---------- Text ----------

Young Center Releases “Framework for Considering the Best Interests of Unaccompanied Children”

On Thursday, May 26, 2016, the Young Center for Immigrant Children’s Rights at the University of Chicago Law School released the Framework for Considering the Best Interests of Unaccompanied Children, the result of a multi-year dialogue between federal agencies and nongovernmental organizations. This year the government projects more than 70,000 unaccompanied children will arrive at our borders. These are children who come from all over the world. When they are apprehended at the border or present themselves to authorities, they are taken into federal custody, charged with violating immigration laws and placed in deportation proceedings. But unlike other systems for protecting and adjudicating the rights of children, where judges and other decision makers must consider the best interests of each child, there is no such mandate in our immigration law. Instead, children appear in adversarial proceedings, most often without their own attorney, before judges who are not obligated to consider whether there is a parent available to care for the child in home country or whether the child will be safe as a result of decisions made by immigration authorities.

---------- Input data ----------

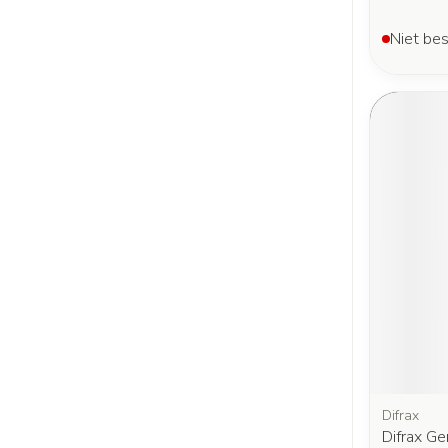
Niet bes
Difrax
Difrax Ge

----------

Exercise instructions:
Duplicate the Young Center text on the best-interests framework in full, word for word. The lines have no connection to the Young Center text.

Solution to this exercise:
Young Center Releases “Framework for Considering the Best Interests of Unaccompanied Children”

On Thursday, May 26, 2016, the Young Center for Immigrant Children’s Rights at the University of Chicago Law School released the Framework for Considering the Best Interests of Unaccompanied Children, the result of a multi-year dialogue between federal agencies and nongovernmental organizations. This year the government projects more than 70,000 unaccompanied children will arrive at our borders. These are children who come from all over the world. When they are apprehended at the border or present themselves to authorities, they are taken into federal custody, charged with violating immigration laws and placed in deportation proceedings. But unlike other systems for protecting and adjudicating the rights of children, where judges and other decision makers must consider the best interests of each child, there is no such mandate in our immigration law. Instead, children appear in adversarial proceedings, most often without their own attorney, before judges who are not obligated to consider whether there is a parent available to care for the child in home country or whether the child will be safe as a result of decisions made by immigration authorities.